Des fontaines partout dorment sous les bruyères.
C’est le Scorff tout barré de moulins, de filets ;
L’Ellé plein de saumons, ou son frère l’Izole,
De Scaër à Kemperlé coulant de saule en saule.

La description n’a pas vieilli. Il n’y manque qu’un nom : celui de la Laïta, fille harmonieuse de l’Izole et de l’Ellé, qui sépare administrativement le Morbihan du Finistère. Les noms de ces rivières ont une douceur hellénique ; mais cette région même de Quimperlé n’a-t-elle pas été appelée une Arcadie bretonne ? Quimperlé serait donc une autre Orchomène. Il n’y a qu’une voix du moins, chez les artistes, pour louer sa grâce surannée, ses vieilles rues capricantes, fleuries de coiffes blanches et de tabliers polychromes, sa curieuse place Saint-Michel divisée en deux compartiments les jours de marché : la « Place au Soleil » et la « Place aux Cochons », sa vénérable basilique de Sainte-Croix, bâtie au XIe siècle sur le modèle du Saint-Sépulcre et l’un des très rares spécimens d’église en rotondes que nous ayons chez nous… Quimperlé à lui seul vaudrait le voyage : mais Quimperlé n’est que le plus beau joyau de cet écrin maritime et pastoral où brillent pêle-mêle le Pouldu et ses sables ; Moëllan et ses bruyères ; Beg-Meil et ses chênes ; Rosporden et son étang ; Concarneau, la ville double, l’une close au monde sur son îlot, dans le rude corset de pierre que lui laça le duc Jean III, l’autre, la ville des filets bleus et des « friteries », épanouie au soleil sur la berge ; Pont-Aven, la ville des moulins, qui est aussi et surtout la ville des rochers et des cascatelles, la Belle-au-Bois-d’Amour, rêvant, en coiffes à coques et en collerette tuyautée, dans la fraîcheur verte d’un demi-jour d’aquarium…

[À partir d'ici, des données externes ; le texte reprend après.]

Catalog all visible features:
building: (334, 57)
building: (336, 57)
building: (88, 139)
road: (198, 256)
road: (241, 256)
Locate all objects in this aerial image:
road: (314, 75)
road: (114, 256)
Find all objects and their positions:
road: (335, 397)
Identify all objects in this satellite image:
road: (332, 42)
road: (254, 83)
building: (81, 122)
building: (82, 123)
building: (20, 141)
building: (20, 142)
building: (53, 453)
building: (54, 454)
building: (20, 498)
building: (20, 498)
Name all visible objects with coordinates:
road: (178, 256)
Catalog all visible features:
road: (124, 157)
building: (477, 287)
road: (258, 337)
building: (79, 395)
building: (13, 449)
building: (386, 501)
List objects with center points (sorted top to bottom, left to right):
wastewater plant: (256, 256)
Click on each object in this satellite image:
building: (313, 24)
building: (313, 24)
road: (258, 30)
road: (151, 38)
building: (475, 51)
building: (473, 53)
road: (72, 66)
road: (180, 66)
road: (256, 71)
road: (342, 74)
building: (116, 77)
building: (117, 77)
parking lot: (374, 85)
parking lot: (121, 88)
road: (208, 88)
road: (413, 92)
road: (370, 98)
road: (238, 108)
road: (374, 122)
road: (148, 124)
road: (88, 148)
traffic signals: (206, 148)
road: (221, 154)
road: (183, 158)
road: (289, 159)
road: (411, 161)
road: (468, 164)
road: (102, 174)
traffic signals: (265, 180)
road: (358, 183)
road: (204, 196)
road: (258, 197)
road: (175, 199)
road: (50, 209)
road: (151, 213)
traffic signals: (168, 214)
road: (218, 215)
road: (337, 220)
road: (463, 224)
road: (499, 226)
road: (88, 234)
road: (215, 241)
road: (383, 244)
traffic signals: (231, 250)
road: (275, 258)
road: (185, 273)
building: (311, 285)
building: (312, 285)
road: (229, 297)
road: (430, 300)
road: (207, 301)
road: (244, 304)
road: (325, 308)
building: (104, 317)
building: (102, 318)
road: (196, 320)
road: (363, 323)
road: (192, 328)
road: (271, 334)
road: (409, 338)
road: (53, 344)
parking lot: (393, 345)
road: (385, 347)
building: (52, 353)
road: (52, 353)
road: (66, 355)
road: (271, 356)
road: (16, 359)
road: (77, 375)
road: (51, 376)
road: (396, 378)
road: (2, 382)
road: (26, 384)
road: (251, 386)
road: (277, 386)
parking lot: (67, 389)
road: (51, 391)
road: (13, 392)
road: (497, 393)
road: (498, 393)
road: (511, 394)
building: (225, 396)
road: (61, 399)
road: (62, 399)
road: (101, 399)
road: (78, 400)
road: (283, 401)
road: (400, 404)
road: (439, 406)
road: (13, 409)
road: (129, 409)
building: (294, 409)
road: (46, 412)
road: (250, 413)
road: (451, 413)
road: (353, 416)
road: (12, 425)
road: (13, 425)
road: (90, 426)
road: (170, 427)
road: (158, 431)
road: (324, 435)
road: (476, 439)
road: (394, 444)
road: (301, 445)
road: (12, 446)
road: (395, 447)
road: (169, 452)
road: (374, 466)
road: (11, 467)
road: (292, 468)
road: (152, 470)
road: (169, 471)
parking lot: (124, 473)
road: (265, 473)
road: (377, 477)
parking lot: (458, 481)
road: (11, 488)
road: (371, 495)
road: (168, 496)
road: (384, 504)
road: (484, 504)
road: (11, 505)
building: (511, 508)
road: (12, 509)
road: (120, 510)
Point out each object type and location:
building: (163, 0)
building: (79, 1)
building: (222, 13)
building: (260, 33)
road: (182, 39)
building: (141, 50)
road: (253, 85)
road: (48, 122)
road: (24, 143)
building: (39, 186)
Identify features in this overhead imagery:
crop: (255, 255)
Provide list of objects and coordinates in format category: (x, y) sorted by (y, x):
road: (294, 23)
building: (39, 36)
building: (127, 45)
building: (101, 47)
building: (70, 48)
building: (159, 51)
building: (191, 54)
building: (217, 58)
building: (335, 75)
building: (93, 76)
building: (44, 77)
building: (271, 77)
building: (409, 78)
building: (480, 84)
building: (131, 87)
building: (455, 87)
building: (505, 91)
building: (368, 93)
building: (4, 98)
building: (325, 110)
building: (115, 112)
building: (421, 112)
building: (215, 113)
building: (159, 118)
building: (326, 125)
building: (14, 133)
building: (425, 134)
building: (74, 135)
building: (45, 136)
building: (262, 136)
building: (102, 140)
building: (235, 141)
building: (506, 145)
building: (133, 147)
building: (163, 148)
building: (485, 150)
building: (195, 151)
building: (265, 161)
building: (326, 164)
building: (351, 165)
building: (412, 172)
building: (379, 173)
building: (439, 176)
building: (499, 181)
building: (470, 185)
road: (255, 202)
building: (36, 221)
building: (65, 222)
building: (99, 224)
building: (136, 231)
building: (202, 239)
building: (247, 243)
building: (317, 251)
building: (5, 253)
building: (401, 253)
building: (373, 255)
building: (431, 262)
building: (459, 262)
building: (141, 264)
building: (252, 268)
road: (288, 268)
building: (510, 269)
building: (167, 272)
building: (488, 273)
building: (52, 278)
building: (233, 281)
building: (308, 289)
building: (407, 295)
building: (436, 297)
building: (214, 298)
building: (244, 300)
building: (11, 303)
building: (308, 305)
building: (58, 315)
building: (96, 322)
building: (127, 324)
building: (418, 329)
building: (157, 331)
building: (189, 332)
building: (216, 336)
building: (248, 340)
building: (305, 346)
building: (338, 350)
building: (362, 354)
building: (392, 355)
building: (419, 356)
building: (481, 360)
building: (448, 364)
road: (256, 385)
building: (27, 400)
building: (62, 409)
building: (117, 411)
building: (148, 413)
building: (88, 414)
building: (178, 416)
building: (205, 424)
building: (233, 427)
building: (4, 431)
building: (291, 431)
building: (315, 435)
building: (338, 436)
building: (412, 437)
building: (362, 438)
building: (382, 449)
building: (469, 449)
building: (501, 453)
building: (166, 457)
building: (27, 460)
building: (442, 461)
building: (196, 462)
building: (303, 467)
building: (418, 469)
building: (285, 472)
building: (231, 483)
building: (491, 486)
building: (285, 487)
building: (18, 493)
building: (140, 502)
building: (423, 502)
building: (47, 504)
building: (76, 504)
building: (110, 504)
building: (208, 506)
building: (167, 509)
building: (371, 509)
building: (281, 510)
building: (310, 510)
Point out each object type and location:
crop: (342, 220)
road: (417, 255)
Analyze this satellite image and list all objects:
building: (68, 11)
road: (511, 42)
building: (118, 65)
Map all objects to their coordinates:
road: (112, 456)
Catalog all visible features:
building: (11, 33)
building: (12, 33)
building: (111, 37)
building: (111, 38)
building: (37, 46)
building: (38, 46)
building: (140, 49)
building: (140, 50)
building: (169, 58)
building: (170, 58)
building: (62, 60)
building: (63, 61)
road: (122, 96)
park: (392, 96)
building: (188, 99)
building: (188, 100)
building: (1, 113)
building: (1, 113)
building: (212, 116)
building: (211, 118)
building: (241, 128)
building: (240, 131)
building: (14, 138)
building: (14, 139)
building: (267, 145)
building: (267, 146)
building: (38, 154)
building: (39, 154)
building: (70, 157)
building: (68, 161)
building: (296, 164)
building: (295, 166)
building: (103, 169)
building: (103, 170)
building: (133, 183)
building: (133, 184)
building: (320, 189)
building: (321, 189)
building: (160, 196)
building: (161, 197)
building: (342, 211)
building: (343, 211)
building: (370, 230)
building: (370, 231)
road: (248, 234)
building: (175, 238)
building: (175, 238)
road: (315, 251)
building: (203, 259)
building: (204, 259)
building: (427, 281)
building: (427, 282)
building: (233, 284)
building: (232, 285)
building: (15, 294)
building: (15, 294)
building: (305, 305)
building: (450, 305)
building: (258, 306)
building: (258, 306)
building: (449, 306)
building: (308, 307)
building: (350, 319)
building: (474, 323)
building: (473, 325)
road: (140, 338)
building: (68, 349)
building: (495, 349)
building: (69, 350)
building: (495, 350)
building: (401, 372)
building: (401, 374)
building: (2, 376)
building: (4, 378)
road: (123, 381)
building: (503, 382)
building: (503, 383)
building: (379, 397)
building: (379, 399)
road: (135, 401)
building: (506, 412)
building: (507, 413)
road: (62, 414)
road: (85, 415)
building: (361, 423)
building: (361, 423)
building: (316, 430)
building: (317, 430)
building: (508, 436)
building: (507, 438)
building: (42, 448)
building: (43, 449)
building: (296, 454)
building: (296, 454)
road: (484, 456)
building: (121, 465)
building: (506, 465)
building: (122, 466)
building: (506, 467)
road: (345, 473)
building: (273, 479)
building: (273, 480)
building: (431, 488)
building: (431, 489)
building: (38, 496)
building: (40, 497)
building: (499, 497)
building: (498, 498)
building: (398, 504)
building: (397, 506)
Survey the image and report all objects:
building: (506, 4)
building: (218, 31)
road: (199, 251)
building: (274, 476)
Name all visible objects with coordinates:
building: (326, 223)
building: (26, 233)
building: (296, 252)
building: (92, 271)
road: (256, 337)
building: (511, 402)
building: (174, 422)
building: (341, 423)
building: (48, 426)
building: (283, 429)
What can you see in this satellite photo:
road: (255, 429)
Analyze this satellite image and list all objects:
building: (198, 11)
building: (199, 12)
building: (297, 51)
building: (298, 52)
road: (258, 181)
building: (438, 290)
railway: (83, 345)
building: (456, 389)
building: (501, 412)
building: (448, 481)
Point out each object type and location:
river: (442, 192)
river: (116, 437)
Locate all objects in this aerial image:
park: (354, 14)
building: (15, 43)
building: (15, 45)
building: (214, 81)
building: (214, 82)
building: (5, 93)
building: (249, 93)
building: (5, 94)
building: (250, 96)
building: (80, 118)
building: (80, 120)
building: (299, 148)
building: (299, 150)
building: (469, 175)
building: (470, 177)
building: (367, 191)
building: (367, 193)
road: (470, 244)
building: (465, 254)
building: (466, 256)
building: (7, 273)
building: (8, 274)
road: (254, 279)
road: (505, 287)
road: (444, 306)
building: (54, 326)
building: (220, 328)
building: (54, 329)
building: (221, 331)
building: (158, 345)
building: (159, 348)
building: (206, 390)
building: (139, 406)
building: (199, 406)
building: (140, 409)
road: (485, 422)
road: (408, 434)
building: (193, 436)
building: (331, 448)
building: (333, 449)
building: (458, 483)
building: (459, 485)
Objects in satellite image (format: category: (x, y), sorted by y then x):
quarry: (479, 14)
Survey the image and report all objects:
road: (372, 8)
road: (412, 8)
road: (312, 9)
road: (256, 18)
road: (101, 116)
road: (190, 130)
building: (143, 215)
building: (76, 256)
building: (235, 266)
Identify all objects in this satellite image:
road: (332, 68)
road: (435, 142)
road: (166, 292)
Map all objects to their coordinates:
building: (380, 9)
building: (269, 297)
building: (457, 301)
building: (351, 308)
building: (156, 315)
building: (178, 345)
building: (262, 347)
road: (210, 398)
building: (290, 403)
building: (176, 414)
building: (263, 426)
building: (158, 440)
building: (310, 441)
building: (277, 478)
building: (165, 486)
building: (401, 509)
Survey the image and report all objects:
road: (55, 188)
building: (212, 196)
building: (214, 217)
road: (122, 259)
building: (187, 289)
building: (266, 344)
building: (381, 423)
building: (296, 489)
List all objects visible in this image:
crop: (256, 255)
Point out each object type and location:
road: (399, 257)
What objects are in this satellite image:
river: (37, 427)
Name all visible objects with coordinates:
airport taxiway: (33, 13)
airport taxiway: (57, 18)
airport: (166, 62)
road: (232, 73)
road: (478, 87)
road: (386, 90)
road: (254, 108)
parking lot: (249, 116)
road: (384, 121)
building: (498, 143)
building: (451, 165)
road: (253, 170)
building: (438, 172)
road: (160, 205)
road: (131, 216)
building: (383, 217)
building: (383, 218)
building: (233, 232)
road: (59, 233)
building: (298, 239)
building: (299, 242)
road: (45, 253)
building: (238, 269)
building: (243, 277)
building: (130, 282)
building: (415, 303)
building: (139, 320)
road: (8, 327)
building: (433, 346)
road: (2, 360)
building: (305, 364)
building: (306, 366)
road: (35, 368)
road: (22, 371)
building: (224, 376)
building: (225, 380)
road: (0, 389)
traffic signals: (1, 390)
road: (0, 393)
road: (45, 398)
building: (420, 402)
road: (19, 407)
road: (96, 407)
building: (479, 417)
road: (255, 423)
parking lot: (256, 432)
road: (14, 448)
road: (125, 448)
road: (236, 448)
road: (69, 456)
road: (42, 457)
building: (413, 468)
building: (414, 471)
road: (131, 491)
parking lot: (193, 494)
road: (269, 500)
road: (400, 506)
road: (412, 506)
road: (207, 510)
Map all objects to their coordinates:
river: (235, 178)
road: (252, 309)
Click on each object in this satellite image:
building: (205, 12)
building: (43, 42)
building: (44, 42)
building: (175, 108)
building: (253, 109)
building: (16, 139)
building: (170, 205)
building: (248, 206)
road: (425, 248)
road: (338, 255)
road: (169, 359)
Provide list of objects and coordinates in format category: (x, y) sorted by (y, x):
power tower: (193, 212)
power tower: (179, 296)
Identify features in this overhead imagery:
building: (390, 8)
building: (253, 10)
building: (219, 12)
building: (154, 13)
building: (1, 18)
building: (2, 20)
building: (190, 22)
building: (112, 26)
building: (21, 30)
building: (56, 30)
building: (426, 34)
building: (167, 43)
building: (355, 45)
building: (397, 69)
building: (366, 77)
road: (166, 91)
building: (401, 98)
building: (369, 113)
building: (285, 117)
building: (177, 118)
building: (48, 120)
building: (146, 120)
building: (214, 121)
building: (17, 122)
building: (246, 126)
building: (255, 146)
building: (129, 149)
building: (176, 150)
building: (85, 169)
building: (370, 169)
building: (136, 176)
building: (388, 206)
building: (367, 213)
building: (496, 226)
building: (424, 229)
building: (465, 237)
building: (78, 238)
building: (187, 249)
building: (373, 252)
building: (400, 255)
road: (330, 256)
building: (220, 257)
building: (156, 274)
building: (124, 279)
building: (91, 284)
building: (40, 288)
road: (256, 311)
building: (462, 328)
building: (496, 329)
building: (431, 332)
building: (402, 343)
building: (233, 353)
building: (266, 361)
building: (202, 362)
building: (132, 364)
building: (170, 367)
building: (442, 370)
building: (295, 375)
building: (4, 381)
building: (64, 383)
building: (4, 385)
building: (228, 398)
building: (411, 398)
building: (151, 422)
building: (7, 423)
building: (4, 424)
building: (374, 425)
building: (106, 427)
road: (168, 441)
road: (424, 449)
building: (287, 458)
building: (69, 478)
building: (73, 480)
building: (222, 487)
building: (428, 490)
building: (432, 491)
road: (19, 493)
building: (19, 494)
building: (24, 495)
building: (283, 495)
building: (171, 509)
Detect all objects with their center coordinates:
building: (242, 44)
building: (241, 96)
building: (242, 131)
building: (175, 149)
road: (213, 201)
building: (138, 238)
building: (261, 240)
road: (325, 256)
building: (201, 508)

Si la Touraine est le jardin de la France, ce pays-ci, de Quimperlé à Landerneau, peut être dit vraiment, avec Gustave Geffroy, le jardin de la Bretagne, un jardin très vieux et très doux, un peu mystique, mais d’un mysticisme encore païen, fidèle, jusque dans la consultation des fontaines sacrées, aux rites de l’antique pégomancie. La mer, qui le baigne, n’y a que des sourires, sauf sur trois ou quatre points de la côte particulièrement exposés : tels le cap de la Chèvre, le « château » de Dinant et la rude barricade de Roscanvel, flanquée par les formidables bastions des Tas-de-Pois, à l’entrée du goulet de Brest ; telle encore la région de Penmarc’h, sorte de grand radeau à demi submergé, qui nourrit sur ses steppes plats une population étrange aux crins durs et noirs, aux pommettes saillantes, aux prunelles retroussées, aux vêtements brodés de disques, de lunules et de spirales symboliques, les Bigoudens, débris — croyait-on, mais ceci paraît controuvé — de quelque tribu mongole échappée au massacre des champs catalauniques ; telle enfin la région du Cap-Sizun, avec la pointe du Raz, hérissée, déchiquetée, tragique : la mer bout ; le sol trépide ; dans la brume, des gouffres mugissants se creusent (l’Enfer de Plogoff), où l’imagination bretonne croit ouïr la plainte des crierien, des âmes « dévoyées » qui n’ont pas reçu la sépulture en terre sainte et qui rôdent aux confins des deux ordres d’existence.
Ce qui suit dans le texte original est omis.